Le Freischütz au Théâtre des Champs-Élysées. Photographie © Vincent Pontet.

À la tête de son orchestre Insula, sur instruments d'époque, Laurence Equilbey donne une lecture toute en finesse de la partition qui privilégie la qualité des timbres et la richesse des coloris sur la brillance instrumentale pure, avec des bois et des cuivres d'une grande délicatesse, en parfait accord avec la vision estompée de la mise en scène. Le plateau vocal est sinon idéal, du moins de très haute volée, dominé par le somptueux soprano lyrique de l’Agathe de Johanni van Oostrum aux aigus d’une suavité captivante et au phrasé d’une belle sensibilité. Lui fait pendant l’Ännchen piquante de Chiara Skerath dont le timbre est peut-être trop proche du sien et déjà un peu corsé pour ce rôle léger, mais qui offre les quelques sourires de cette version très sombre. Stanislas de Barbeyrac trouve en Max un rôle à la mesure de son ténor central, désormais très élargi et qui semble le promettre à des rôles plus dramatiques encore du répertoire allemand. Le Kaspar de Vladimir Baykov possède toute la noirceur voulue pour son rôle de malfaisant cynique. Christian Immler s’impose avec toute la noblesse nécessaire dans le rôle épisodique de l’Ermite et Daniel Schumtzhard donne beaucoup de relief à celui d'Ottokar. À un petit manque d’énergie près dans le chœur des Chasseurs de l’acte III, le chœur Accentus est absolument exemplaire de clarté et d'homogénéité.

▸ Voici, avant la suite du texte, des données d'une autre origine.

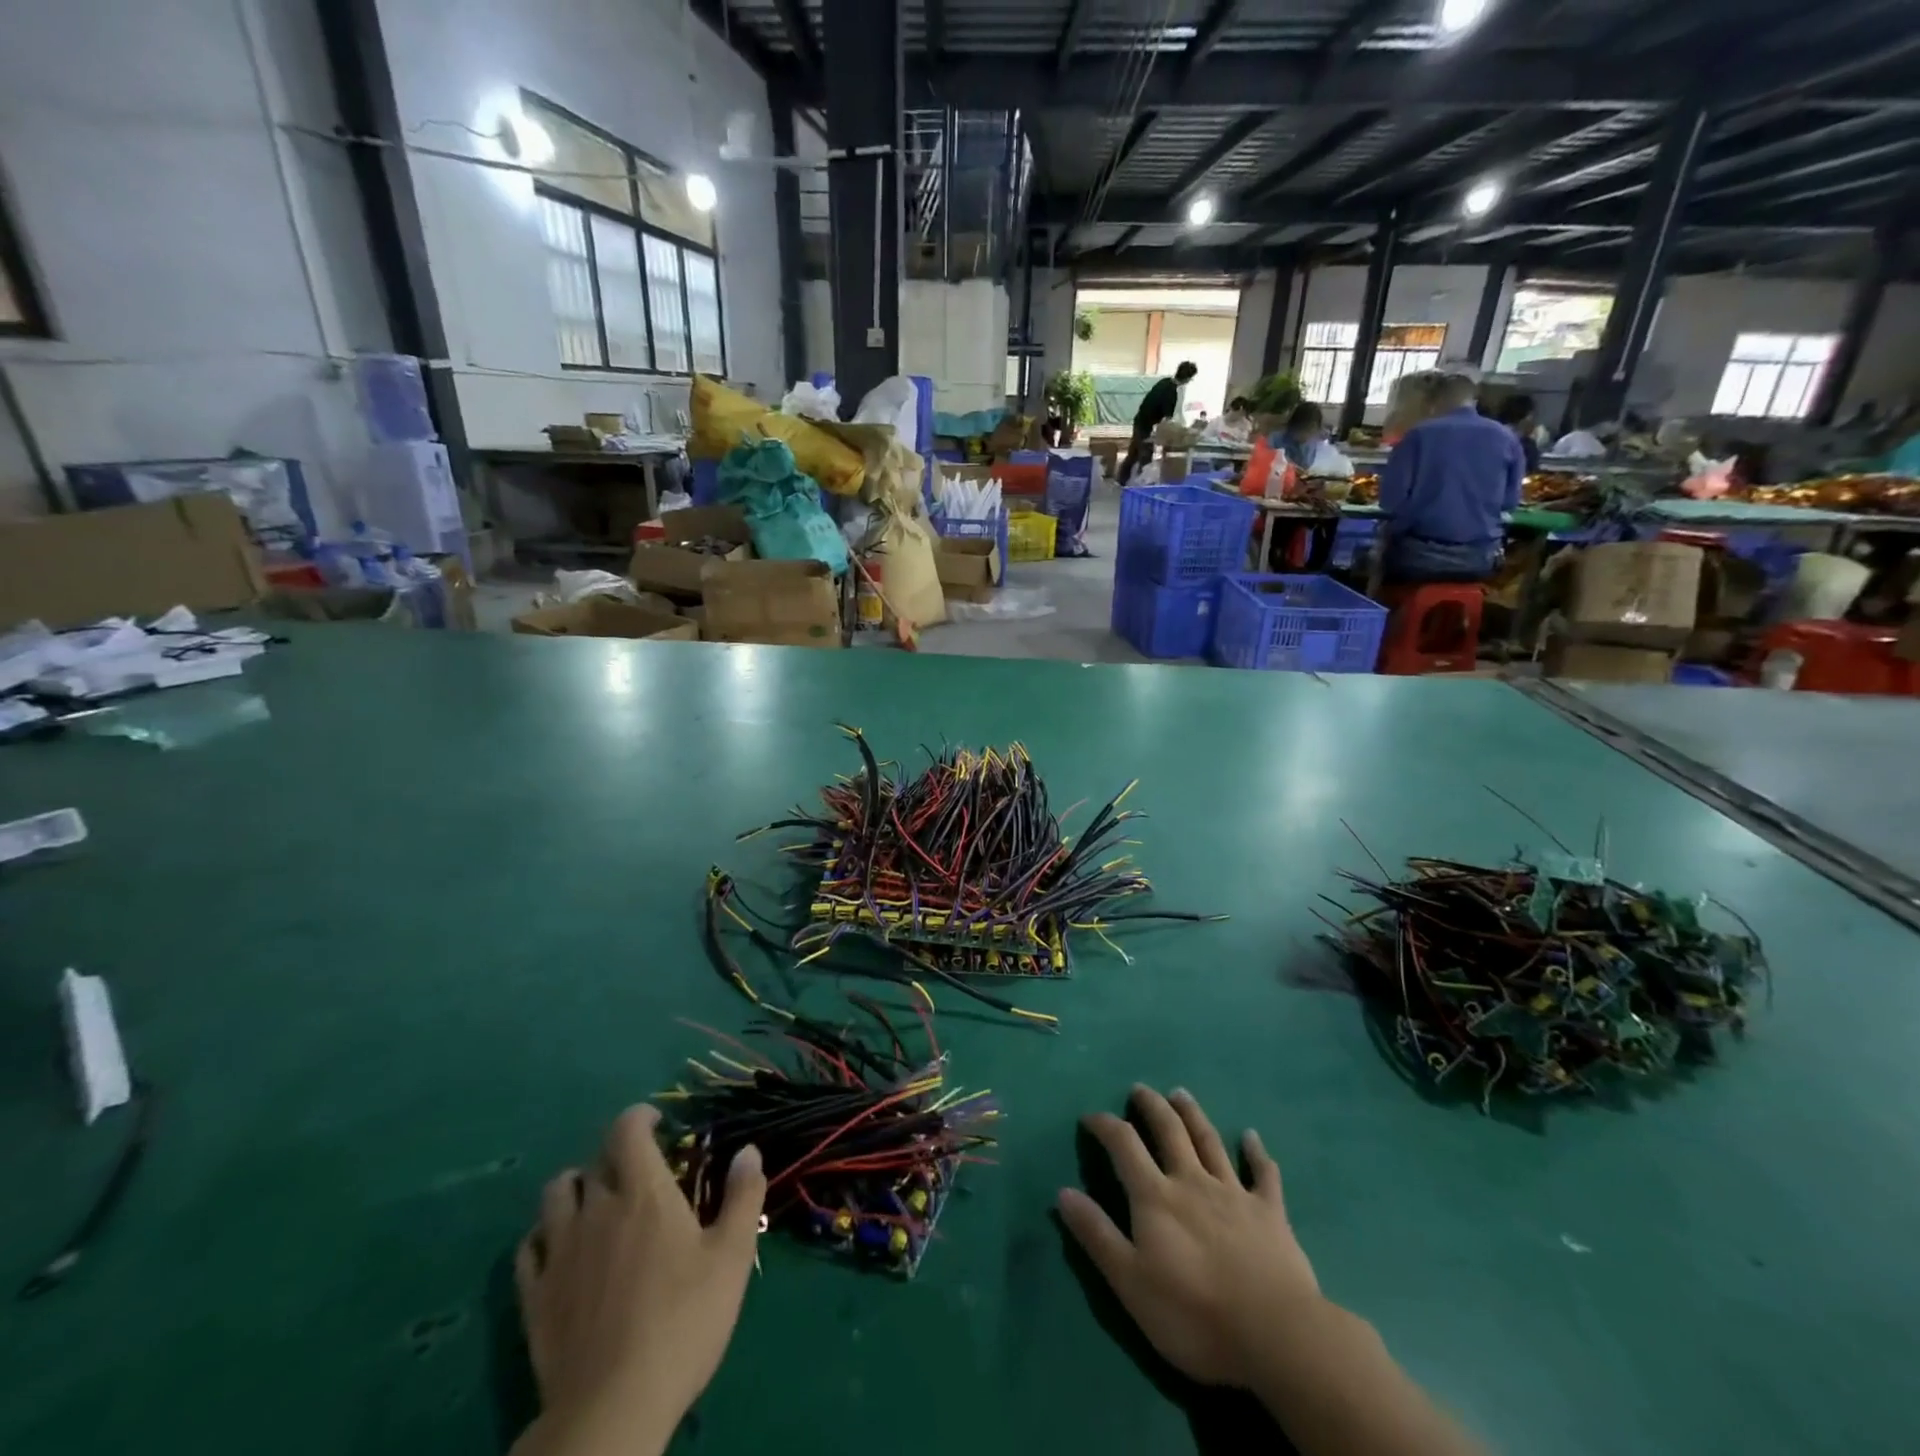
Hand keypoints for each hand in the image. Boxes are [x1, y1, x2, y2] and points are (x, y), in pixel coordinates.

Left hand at [514, 1105, 765, 1454]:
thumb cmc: (683, 1321)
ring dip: (576, 1187)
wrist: (613, 1407)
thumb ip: (742, 1196)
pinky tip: (561, 1250)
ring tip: (596, 1202)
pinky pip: (529, 1247)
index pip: (628, 1129)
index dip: (640, 1116)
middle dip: (616, 1155)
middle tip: (639, 1172)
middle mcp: (596, 1209)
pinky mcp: (534, 1295)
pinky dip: (545, 1236)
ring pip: (555, 1195)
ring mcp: (559, 1252)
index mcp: (643, 1192)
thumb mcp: (732, 1256)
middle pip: (594, 1160)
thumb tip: (748, 1150)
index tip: (658, 1121)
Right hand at [1058, 1086, 1319, 1390]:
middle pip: (1169, 1130)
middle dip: (1151, 1106)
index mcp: (1156, 1196)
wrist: (1275, 1335)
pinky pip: (1263, 1174)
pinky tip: (1252, 1137)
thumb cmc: (1194, 1315)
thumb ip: (1097, 1235)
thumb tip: (1062, 1191)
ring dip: (1193, 1114)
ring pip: (1210, 1141)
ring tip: (1180, 1093)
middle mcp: (1192, 1181)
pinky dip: (1257, 1153)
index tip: (1090, 1117)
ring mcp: (1234, 1193)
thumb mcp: (1131, 1283)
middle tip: (1140, 1089)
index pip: (1124, 1145)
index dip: (1105, 1125)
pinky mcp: (1270, 1213)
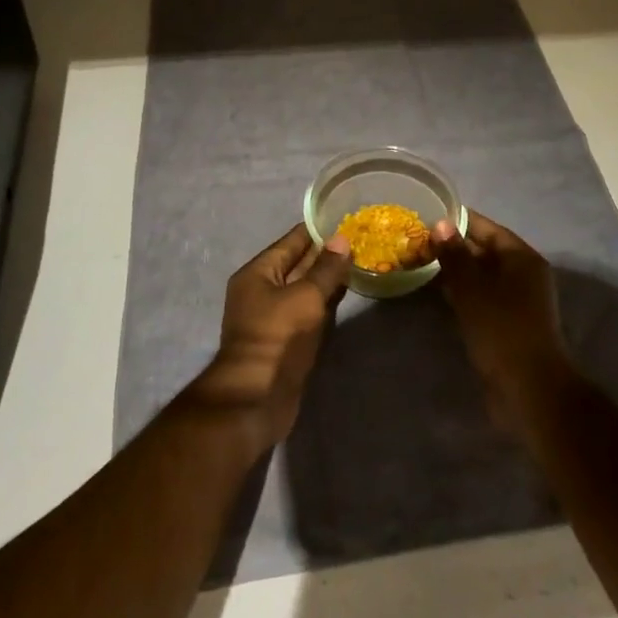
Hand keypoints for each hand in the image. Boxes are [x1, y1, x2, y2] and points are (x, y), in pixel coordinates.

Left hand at [191, 224, 350, 449]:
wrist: (258, 398)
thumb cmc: (278, 337)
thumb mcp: (306, 297)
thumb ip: (325, 269)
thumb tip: (341, 239)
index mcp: (257, 273)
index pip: (291, 242)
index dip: (317, 230)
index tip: (344, 219)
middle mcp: (261, 290)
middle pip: (297, 265)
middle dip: (325, 255)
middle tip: (359, 241)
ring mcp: (272, 317)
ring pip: (304, 289)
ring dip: (327, 280)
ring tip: (358, 263)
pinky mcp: (285, 340)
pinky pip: (307, 311)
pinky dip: (325, 302)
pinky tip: (346, 294)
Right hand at [432, 212, 572, 431]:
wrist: (529, 390)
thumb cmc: (502, 330)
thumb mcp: (472, 289)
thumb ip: (455, 255)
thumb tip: (441, 224)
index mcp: (522, 258)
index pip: (487, 228)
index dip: (459, 220)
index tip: (429, 213)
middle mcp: (522, 274)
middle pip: (484, 251)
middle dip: (453, 246)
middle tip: (417, 239)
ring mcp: (516, 301)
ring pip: (481, 276)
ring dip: (454, 270)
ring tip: (420, 261)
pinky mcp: (507, 323)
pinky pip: (481, 297)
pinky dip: (461, 292)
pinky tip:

Le Freischütz au Théâtre des Champs-Élysées. Photographie © Vincent Pontet.

Au final, si la distribution se taille un succès mérité, la mise en scène est reçue de façon mitigée par un public qui, sans doute, attendait une vision plus conforme aux connotations folkloristes du livret. Mais souvent, à Paris, plus que le consensus, la contestation est le signe d'un spectacle original et de qualité.

Prochaines représentations au TCE les 21 et 23 octobre puis à Rouen les 15 et 17 novembre.

Spectacle enregistré et diffusé sur France Musique le 9 novembre à 20h.

Captation réalisée par Arte pour diffusion en 2020.